Population ageing is more often than not viewed negatively. This is an over-reaction. Population ageing presents challenges resulting from change. Just like any change, government and society need to adapt and innovate to capture the opportunities attached to that change.
The problem with population ageing is not that there are too many older people but that there are not enough young people to 1) provide the products and services required by a changing demographic and 2) pay tax to fund the increasing demand for publicly funded services (e.g. health and aged care and pension entitlements).
The below figure illustrates the imminent loss of workers from the Tasmanian labour force due to retirement (or exit from the workforce), the immediate replacement labour (those aged say 25 to 45) and the imminent labour market entrants - our youth. Each of these cohorts are significantly smaller in size than the cohort exiting the workforce.
Over the next 15 years in Tasmania over 100,000 workers will exit the workforce (based on the average age of retirement over the past five years - 61.5 years - as identified by the ABS in their Retirement and Retirement Intentions Survey). This exodus creates employment opportunities for our youth.
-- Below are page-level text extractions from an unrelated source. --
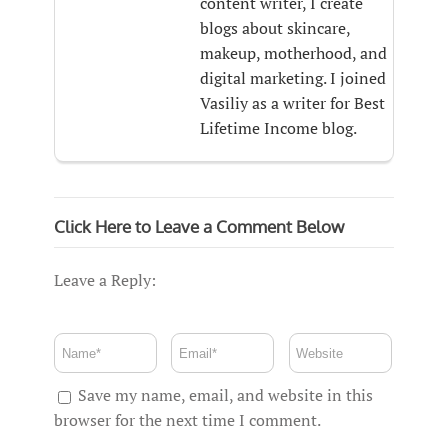
content writer, I create
blogs about skincare,
makeup, motherhood, and
digital marketing. I joined
Vasiliy as a writer for Best
Lifetime Income blog.
Click Here to Leave a Comment Below
Leave a Reply:
Save my name, email, and website in this
browser for the next time I comment.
Some of the jobs of these older workers may need to be replaced, some may not, but an older population will also transform the consumer market and require new jobs to be created.
In Tasmania, we do not have enough people in the younger population (aged under 45) to replace these older workers, highlighting the critical importance of ensuring we shape and nurture our youth to take advantage of these opportunities. The ratio of labour market entrants to labour market exits in Tasmania is less than one, and has been since 2011. This means that for every person aged between 55 and 64 (assumed labour market exit age) there is less than one person aged 15 to 24 (assumed labour market entry age). This ratio is projected to continue. In addition, this measure of future labour supply does not consider the complement of education, training, skills and experience which will be essential from a potential working population.
This is where smart, timely and informed investment in education, training and skill development is required. As a State, we have a window of opportunity to to get it right.
1) Recognise that ageing workforces will result in a transformation of the workforce from one which is older with lower levels of educational attainment but life long experience to a younger workforce with high(er) levels of educational attainment but lower levels of applied work experience.
2) Industry, regions and organisations need to undertake extensive workforce planning to identify future demand, profile their workforce (by age, occupation and exit intentions) and identify critical job roles which have the potential to impact on growth and training capacity and then invest accordingly.
3) Acknowledge that wealth creating industries may not necessarily be job creating industries. As such it is important not to ignore the domestic economy and the demand within the population. There is already a deficit in the provision of care with an ageing population and the roll out of the NDIS will extend this deficit. Care related jobs are real jobs, with real skills and real wages.
4) Ensure investment in education and training is informed by demand - i.e. industry led with an employment outcome. This will increase efficiency in education and training investment and reduce the mismatch between educational attainment and job creation.
5) Recognise that social services, equity policy and 'second chance learners' also deserve an employment outcome opportunity.
Tasmania's ageing population is creating employment opportunities - both in replacement labour for ageing workforces and changing demographic demand - but the ability to capture this opportunity is dependent upon ensuring that investment in education and training matches changing employment demand. Our youth are not round pegs who will fit into round holes - they need to be appropriately shaped.